* [What the exercise asks]:
Pick out each line of the records that includes the string "решений", and copy it.
+-------+
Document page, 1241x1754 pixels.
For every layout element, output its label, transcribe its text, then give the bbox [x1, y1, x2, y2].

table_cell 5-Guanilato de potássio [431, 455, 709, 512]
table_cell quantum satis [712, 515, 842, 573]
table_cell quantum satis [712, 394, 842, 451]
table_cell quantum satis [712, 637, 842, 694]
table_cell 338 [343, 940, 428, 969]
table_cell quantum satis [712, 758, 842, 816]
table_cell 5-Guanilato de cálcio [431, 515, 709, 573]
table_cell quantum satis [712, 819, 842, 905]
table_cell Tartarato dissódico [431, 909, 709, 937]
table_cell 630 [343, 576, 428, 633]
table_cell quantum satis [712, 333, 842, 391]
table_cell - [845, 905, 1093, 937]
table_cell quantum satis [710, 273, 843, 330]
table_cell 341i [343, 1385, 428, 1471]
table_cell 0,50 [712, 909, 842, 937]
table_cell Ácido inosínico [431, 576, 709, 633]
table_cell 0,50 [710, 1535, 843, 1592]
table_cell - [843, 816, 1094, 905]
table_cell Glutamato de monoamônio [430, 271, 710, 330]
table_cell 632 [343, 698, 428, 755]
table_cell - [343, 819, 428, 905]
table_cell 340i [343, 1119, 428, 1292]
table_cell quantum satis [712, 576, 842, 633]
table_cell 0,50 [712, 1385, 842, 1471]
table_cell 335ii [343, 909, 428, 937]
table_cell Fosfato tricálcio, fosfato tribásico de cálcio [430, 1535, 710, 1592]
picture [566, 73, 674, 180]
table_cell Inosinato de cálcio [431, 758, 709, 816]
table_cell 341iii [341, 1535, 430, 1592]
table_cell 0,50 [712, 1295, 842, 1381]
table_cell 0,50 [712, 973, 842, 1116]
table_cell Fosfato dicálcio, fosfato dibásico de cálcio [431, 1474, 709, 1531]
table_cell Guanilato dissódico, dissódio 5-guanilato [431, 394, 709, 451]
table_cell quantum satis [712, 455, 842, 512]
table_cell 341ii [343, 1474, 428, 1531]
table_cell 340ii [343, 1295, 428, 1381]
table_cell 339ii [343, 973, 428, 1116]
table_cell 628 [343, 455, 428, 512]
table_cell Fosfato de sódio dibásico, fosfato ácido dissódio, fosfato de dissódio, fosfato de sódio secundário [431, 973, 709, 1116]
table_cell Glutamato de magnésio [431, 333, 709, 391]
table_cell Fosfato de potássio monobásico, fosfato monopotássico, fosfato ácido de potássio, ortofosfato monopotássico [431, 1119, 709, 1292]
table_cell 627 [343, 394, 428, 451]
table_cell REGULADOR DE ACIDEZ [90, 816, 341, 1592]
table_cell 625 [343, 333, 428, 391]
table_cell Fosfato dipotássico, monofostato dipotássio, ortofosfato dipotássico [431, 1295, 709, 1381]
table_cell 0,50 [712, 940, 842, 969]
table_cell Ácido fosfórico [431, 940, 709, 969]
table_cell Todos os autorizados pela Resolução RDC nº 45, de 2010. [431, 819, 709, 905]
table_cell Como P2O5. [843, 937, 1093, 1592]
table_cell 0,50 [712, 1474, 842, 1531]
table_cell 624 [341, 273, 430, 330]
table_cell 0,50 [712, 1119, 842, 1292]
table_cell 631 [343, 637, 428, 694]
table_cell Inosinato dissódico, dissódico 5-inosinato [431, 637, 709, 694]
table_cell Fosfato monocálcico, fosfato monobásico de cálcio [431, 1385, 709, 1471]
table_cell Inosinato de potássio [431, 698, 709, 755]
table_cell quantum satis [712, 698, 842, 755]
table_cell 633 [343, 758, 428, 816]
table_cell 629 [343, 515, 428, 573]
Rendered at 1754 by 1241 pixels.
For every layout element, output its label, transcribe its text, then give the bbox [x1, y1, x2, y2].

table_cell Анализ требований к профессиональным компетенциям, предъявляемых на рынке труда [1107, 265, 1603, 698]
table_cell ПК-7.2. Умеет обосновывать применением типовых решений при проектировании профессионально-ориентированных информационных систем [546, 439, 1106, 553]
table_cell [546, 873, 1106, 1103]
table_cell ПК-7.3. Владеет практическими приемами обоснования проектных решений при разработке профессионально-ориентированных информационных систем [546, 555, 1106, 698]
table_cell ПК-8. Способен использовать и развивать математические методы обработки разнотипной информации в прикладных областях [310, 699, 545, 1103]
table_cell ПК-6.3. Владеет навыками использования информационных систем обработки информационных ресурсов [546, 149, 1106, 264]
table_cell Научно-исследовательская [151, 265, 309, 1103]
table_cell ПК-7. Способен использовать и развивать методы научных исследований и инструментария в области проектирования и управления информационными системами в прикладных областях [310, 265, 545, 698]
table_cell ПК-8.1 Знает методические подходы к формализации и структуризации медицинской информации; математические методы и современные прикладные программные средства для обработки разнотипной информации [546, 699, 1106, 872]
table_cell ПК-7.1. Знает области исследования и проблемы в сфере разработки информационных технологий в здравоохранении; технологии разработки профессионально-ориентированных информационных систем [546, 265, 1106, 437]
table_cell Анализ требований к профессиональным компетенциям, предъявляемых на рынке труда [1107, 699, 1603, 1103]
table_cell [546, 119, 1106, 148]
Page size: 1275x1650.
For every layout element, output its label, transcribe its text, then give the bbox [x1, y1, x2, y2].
+-------+
* [Task result]:
table_cell ПК-7.2. Умеет обосновывать применением типовых решений при проектировании профессионально-ориентированных информационных систем [546, 439, 1106, 553]
table_cell ПК-7.3. Владеет практическими приемами обоснования проектных решений при разработке профессионально-ориентированных информационных систем [546, 555, 1106, 698]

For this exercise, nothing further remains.